Meyssonnier gruñó. Había evitado hasta ese momento mirar el cadáver y su cabeza reventada. Yo también.

– Peyssou, puedes abrir.

El cerrojo de arriba se deslizó, luego el de abajo, luego los dos cerrojos trasversales. Se oyó un chasquido: era el candado. -Otro fusil 36 -dijo Meyssonnier incorporándose.

Peyssou apareció, echó una ojeada al cuerpo, palideció bajo su piel tostada y descargó a Meyssonnier de los dos fusiles 36.

– ¿Fue el Springfield el que lo dejó en ese estado? -dijo Peyssou. Meyssonnier no contestó.

– ¿Fuiste tú el que tiraste? -siguió Peyssou al ver el Springfield en las manos de Meyssonnier.

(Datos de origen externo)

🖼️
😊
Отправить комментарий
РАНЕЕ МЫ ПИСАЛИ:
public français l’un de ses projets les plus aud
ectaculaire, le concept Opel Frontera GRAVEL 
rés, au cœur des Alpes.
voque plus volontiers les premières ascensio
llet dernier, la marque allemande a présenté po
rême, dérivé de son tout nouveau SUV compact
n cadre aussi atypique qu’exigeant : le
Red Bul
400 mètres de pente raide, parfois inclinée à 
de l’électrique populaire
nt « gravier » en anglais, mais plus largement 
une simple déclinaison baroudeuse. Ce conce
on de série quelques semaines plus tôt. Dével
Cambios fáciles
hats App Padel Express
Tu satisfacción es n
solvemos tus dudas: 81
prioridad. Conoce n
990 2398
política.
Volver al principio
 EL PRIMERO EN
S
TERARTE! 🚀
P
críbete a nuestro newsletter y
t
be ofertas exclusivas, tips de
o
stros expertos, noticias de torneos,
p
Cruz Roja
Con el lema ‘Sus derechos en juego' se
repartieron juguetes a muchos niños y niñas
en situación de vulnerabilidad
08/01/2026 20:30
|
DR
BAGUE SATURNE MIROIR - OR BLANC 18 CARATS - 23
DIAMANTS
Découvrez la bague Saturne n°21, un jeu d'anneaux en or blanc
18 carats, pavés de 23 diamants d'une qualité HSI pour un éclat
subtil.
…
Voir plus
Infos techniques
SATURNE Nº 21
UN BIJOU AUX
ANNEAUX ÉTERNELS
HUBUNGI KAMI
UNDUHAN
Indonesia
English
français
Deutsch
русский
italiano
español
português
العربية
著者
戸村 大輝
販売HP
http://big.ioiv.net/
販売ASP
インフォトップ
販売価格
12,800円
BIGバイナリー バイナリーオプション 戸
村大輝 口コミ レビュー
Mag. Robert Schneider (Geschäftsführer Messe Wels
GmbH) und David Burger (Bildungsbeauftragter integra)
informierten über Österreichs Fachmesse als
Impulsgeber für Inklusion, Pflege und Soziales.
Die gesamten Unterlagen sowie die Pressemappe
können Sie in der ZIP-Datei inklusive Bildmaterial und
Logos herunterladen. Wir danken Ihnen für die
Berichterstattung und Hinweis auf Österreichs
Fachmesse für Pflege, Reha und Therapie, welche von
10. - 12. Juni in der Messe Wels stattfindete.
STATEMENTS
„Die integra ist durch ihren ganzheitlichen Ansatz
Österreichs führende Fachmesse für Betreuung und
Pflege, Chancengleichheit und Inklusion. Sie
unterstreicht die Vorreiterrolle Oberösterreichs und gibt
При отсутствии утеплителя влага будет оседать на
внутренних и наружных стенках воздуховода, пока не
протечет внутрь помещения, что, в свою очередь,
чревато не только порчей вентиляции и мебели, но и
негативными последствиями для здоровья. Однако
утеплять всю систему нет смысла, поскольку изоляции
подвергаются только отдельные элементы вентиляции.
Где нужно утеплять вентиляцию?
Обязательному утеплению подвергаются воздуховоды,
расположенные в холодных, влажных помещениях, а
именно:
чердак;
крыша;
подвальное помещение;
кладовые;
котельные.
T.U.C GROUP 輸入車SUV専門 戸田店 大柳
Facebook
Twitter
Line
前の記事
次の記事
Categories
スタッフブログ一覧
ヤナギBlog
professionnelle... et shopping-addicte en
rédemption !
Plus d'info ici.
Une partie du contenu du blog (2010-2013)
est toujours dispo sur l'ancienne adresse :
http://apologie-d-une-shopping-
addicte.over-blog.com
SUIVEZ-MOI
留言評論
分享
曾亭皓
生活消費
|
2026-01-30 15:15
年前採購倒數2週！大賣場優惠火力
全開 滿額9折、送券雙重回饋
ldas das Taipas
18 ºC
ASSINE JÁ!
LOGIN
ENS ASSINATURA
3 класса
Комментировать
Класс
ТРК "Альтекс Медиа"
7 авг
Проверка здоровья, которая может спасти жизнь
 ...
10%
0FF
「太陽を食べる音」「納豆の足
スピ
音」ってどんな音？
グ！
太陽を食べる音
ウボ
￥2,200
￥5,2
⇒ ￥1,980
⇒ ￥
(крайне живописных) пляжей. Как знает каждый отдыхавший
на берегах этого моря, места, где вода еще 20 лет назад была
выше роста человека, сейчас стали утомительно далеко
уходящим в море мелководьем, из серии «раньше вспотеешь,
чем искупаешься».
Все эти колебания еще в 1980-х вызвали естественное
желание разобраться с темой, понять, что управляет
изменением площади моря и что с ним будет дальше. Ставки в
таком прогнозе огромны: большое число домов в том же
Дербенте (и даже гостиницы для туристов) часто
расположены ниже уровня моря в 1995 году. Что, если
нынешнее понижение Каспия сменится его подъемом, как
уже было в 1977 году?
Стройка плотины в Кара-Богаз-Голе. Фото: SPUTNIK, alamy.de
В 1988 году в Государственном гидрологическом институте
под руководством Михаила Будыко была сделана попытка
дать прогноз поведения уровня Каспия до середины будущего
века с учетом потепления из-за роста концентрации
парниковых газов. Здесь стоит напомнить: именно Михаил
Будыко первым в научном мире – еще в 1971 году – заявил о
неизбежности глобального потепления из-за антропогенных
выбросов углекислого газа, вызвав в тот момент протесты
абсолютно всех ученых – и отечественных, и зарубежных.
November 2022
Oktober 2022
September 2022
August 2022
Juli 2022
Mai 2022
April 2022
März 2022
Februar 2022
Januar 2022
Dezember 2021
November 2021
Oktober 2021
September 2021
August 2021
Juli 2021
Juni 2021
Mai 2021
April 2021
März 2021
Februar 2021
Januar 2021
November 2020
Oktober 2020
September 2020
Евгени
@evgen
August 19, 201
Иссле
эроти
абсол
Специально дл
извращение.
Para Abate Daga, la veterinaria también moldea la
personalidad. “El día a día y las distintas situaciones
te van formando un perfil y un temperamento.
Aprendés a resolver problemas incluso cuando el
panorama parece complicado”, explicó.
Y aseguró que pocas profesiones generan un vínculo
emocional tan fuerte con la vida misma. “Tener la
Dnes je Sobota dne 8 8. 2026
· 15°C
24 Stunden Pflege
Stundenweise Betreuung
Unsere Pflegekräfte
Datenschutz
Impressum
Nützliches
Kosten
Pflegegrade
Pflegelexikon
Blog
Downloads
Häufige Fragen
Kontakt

Éste hizo que no con la cabeza.

– No, fui yo -dije irritado.

Con la mano de plano en la espalda del joven, lo empujé hacia adelante. Peyssou volvió a cerrar. Tomé al cautivo por el brazo, lo hice girar dos o tres veces sobre sí mismo antes de llevarlo a la zona sin trampas. Hice la misma operación tres o cuatro veces hasta el castillete de entrada. Peyssou y Meyssonnier me seguían sin decir palabra. Meyssonnier porque no tenía ganas de hablar después de haber vaciado los bolsillos del muerto, y Peyssou, porque yo lo había interrumpido ásperamente.

Sobre la muralla del castillete de entrada, dos de los paneles de madera que incluían los vanos de las antiguas almenas estaban abiertos, y detrás de ellos, adivinaba unas caras. Levanté la cabeza y puse un dedo en mis labios.

Colin abrió la puerta del castillete de entrada. Esperé a que la hubiera cerrado, luego largué el brazo del cautivo, llevé a Meyssonnier aparte y le dije en voz baja:

– Thomas, Miette y Cati se quedan en las murallas. Evelina también. Jacquet, le das tu arma a Miette. Tú vienes con nosotros. Menou y Falvina también.

– ¿Y por qué no yo? -dice Cati.

– Te diremos los porqués después -dijo Thomas con tono seco.

Evelina se mordía los labios, pero me miraba sin decir palabra.

– No es justo -dice Cati, en voz baja y furiosa-. ¡Todo el mundo va a ver al preso! ¡Menos nosotros!

– Justamente -digo-. No quiero que el preso las vea, ni a Miette ni a ti.

– Entonces lo vas a largar -dice con vivacidad Cati.

– Si puedo, sí.

– ¡Es el colmo, eso! -dice Cati indignada-. ¡Lo vas a largar y nosotros ni lo habremos visto!

– ¡Me ves a mí, no! -digo con rabia-. ¿No te basta? ¿Tienes necesidad de mostrarle tus encantos a ese tipo? ¡Y a un enemigo, para colmo!

– ¿Y quién ha dicho que iba a mostrarle mis encantos? -dice Cati con rabia, con las lágrimas al borde de los ojos-. ¡Ya estoy harta de oír que me digan esas cosas!

Miette, que seguía toda la escena con una intensa desaprobación, tuvo un gesto inesperado: rodeó de golpe los hombros de Cati con su brazo derecho y le tapó la boca con la mano. Cati se debatió como un puma. Pero Miette la mantuvo contra ella, dominada y muda.